### Extracted material
Segment Open
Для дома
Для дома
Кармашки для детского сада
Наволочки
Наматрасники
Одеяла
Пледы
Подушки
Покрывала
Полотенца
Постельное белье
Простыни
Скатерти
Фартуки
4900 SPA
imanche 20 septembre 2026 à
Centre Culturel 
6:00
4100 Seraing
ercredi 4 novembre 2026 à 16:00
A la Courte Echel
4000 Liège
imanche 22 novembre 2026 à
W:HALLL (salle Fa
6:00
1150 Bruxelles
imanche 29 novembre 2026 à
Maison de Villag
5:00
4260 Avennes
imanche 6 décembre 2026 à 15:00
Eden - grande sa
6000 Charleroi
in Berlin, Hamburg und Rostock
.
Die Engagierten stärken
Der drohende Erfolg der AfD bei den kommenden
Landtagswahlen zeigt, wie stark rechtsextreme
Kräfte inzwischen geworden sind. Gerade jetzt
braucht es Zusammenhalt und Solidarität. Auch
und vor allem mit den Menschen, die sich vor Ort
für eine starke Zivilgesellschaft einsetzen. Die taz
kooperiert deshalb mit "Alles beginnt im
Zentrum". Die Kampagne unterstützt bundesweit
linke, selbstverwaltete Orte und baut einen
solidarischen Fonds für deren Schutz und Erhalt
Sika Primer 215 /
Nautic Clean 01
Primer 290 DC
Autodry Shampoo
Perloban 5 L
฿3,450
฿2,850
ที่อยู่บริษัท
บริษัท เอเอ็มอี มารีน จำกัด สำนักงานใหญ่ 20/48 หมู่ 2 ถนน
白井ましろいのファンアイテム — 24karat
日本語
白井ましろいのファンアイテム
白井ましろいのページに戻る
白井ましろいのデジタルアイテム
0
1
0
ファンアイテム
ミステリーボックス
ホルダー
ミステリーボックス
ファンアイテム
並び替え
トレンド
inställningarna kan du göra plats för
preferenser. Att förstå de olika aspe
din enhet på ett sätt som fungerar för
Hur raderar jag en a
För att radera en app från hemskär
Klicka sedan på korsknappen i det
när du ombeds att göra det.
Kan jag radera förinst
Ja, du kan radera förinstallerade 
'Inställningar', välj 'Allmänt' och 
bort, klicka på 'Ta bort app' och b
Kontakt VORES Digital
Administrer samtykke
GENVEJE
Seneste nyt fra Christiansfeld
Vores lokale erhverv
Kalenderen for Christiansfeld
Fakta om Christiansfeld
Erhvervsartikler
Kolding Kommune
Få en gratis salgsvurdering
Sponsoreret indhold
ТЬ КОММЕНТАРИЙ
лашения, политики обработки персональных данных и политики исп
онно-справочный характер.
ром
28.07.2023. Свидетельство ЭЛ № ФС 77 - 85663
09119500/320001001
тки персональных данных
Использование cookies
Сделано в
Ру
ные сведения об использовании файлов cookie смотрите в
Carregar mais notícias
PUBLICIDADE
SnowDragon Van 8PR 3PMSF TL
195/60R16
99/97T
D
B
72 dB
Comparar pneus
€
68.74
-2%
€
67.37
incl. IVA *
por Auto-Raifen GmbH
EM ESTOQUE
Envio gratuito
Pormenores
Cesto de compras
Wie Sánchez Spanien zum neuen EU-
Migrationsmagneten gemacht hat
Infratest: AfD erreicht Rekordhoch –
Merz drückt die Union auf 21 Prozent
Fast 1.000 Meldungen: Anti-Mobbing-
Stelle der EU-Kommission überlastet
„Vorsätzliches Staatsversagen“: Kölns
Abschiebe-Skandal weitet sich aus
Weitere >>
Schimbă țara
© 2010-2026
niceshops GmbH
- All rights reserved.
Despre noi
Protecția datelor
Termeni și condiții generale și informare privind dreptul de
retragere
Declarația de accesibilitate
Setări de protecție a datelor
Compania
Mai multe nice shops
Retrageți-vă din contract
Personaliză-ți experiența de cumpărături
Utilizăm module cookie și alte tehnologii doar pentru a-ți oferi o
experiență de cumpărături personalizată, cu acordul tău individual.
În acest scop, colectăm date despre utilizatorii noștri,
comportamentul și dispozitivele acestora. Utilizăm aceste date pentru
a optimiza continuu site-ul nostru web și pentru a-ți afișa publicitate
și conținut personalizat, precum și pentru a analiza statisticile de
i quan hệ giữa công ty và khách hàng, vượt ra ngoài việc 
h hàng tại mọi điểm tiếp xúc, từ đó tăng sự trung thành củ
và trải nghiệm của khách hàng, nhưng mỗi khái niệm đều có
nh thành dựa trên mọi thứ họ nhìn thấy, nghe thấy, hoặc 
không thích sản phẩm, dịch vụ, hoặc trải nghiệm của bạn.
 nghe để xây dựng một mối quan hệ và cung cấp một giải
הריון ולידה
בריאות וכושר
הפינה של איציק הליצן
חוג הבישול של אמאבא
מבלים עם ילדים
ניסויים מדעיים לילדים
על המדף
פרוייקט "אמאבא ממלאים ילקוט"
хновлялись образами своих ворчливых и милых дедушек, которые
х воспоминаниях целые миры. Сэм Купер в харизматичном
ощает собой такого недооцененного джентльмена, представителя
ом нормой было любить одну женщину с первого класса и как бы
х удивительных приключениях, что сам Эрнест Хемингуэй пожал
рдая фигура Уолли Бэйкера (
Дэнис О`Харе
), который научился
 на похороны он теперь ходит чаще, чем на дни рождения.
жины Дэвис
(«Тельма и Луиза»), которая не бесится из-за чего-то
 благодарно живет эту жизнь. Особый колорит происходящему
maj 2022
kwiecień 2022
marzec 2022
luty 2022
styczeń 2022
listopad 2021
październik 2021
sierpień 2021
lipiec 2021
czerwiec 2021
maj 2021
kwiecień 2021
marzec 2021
Segment Closed
### What the exercise asks
Scan the records above for the string "hàng", then report every line that contains it.

### Written solution
i quan hệ giữa công ty và khách hàng, vượt ra ngoài việc 
h hàng tại mọi điểm tiếp xúc, từ đó tăng sự trung thành củ
và trải nghiệm của khách hàng, nhưng mỗi khái niệm đều có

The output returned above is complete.